Marv seufzte. Er wusste längst, dass 'Nicht jetzt' bei Lys keine Option war. "Lass hören."
"Ein Thriller. Der reiche und erfolgreiche Doppelgänger eines beliebten Kleinkünstlers ist verschwunden. Der Comedian muss ihn jetzt zusammen mit einer bunten Truppe quirliger Charaktere retten. Doch was, wenn es einer von ihnen war?"
Marv sah Lyssa an.
"Perfekt, oder?", fragte das Kreaich.
"Hast du mich gerade als Kleinkünstler und Marvin als meinen erfolgreichen Doppelgänger bezeichnet?"
"... Nein?"
Grimmig wandte Marv sich von Lys ab. Er hörte ein leises Kritzeln. "Ich habe es mal in deinem Terminkalender vermerkt. Du schreibst die Geschichte dann morgen runter."
"Morgen? Eine ganze Geschichte?"
"Ja, wir müssen uns da mal beeilen, sonst schreibst du langsamer als ich erfinde!"
"Marv!", rief in diesem Moment Mobu, der dunkelhäutige Feuerelb. "Hier steht etwas! Hyphurion, sieh dir das mal genauer an ..."

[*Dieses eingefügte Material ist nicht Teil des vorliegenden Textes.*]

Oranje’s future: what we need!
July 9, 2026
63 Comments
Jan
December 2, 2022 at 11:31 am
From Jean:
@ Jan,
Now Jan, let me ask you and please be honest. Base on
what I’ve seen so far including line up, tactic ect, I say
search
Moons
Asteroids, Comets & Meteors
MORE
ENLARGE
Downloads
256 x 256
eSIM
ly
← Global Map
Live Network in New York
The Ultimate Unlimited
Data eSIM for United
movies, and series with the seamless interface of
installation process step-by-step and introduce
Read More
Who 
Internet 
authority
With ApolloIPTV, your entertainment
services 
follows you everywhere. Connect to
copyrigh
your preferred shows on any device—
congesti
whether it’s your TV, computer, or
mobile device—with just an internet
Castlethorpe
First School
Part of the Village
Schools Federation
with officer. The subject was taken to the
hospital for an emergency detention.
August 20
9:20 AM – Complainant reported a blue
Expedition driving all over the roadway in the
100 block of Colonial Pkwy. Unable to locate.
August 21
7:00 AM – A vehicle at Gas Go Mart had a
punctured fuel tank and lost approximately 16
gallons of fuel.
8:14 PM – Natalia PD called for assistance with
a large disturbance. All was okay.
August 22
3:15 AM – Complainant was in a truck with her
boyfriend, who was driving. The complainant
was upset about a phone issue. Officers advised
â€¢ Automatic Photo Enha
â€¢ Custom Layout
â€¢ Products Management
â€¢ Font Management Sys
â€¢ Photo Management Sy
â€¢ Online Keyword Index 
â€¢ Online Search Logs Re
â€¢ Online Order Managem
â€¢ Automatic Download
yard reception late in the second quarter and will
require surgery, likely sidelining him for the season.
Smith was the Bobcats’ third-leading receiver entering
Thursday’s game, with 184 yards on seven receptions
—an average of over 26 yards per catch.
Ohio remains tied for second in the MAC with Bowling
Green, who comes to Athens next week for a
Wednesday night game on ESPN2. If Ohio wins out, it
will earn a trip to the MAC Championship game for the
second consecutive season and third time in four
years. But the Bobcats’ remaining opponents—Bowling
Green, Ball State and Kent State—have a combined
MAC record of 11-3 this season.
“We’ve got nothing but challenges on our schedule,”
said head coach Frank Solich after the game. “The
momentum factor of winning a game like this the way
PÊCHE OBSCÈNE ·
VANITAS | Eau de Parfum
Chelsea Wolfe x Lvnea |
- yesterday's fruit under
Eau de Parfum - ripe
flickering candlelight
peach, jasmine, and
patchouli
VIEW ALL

Das schwebende und brennende Dämonenbuch des Elben flog höher an die Nick-Calm-Wand und studierte eine Notiz. Währenddessen sammelten sich die Pseudonyme bei Mobu.

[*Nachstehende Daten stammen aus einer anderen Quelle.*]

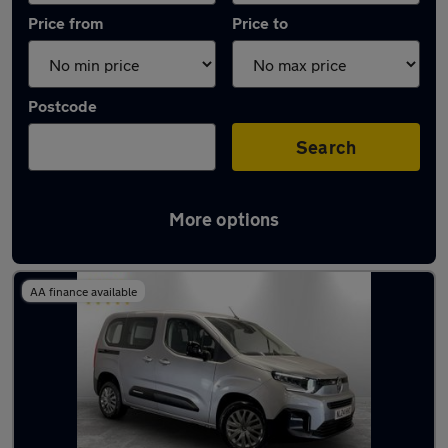
Price from
Price to
Postcode
Search
More options
Latest used Citroen Berlingo in Chadderton
AA finance available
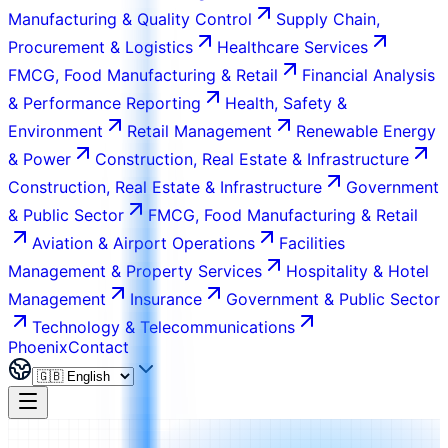
Manufacturing & Quality Control
Supply Chain,
Procurement & Logistics
Healthcare Services
FMCG, Food Manufacturing & Retail
Financial Analysis
& Performance Reporting
Health, Safety &
Environment
Retail Management
Renewable Energy
& Power
Construction, Real Estate & Infrastructure
Construction, Real Estate & Infrastructure
Government
& Public Sector
FMCG, Food Manufacturing & Retail
Aviation & Airport Operations
Facilities
Management & Property Services
Hospitality & Hotel
Management
Insurance
Government & Public Sector
Technology & Telecommunications
Phoenix
Contact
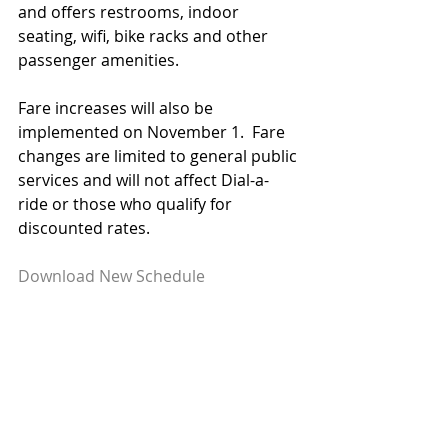
and offers restrooms, indoor 
seating, wifi, bike racks and other 
passenger amenities.
Fare increases will also be 
implemented on November 1.  Fare 
changes are limited to general public 
services and will not affect Dial-a-
ride or those who qualify for 
discounted rates.
Download New Schedule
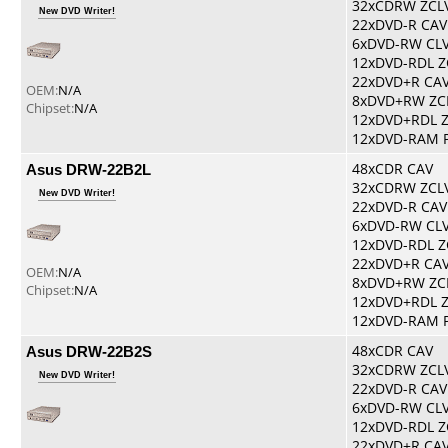
32xCDRW ZCL
New DVD Writer!
22xDVD-R CAV
6xDVD-RW CL
12xDVD-RDL Z
22xDVD+R CA
OEM:
N/A
8xDVD+RW ZC
Chipset:
N/A
12xDVD+RDL 
12xDVD-RAM 
Asus DRW-22B2L
48xCDR CAV
32xCDRW ZCL
New DVD Writer!
22xDVD-R CAV
6xDVD-RW CL
12xDVD-RDL Z
22xDVD+R CA
OEM:
N/A
8xDVD+RW ZC
Chipset:
N/A
12xDVD+RDL 
12xDVD-RAM 
Asus DRW-22B2S
48xCDR CAV
32xCDRW ZCL
New DVD Writer!
22xDVD-R CAV
6xDVD-RW CL
12xDVD-RDL Z
22xDVD+R CA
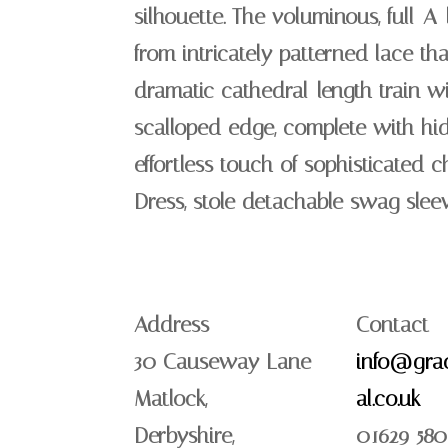
silhouette. The voluminous, full-A-l
from intricately patterned lace th
dramatic cathedral-length train wi
scalloped edge, complete with hi
effortless touch of sophisticated c
Dress, stole detachable swag slee
Address
Contact
30 Causeway Lane
info@grac
Matlock,
al.co.uk
Derbyshire,
01629 580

"Was steht da?", rief der Otter Xenon ungeduldig herauf.
"Nick Calm plante offenbar einen neuen Ausflug", berichtete das Hyphurion und schwebte weiter. "Eine weitere Welt war in Gefahr. Er brauchte aber ein Pseudonym, das sich von den anderen absonderte." Das Buch flitze im Zickzack zu einer anderen Stelle. "Ah! Timo wäre auch gegangen, aber das Krebschen ist zu schwach."
Timofei klapperte erleichtert mit den Scherchen.
"Jetzt mach es nicht spannend!", rief Marv. "Hat er Marvin entführt? Fängt jetzt alles mit den Superkräften von vorne an?"
"Ich such ja schon", schimpfte Hyph. "Lyssa hat das kreuz und quer notiert ... Ah, hier! Mal sehen ..." Das Buch drehte sich auf die offene Seite, weil Lyssa über Kopf geschrieben hatte. Immerhin war es nicht Spiegelschrift. "Nick braucht nicht uns alle, sondern nur ein Pseudonym, um eine wichtige Rolle zu spielen, und zwar ..."
Es flatterte ein Stück weiter, während die Pseudonyme unten die Luft anhielten.
"... als Hobbit?", erklang Hyphs Stimme. "Um gegen einen Drachen zu kämpfen?"
Marv wurde blass. "Oh Sterne, der arme Marvin!" Das war ein sehr altes Trauma der beiden.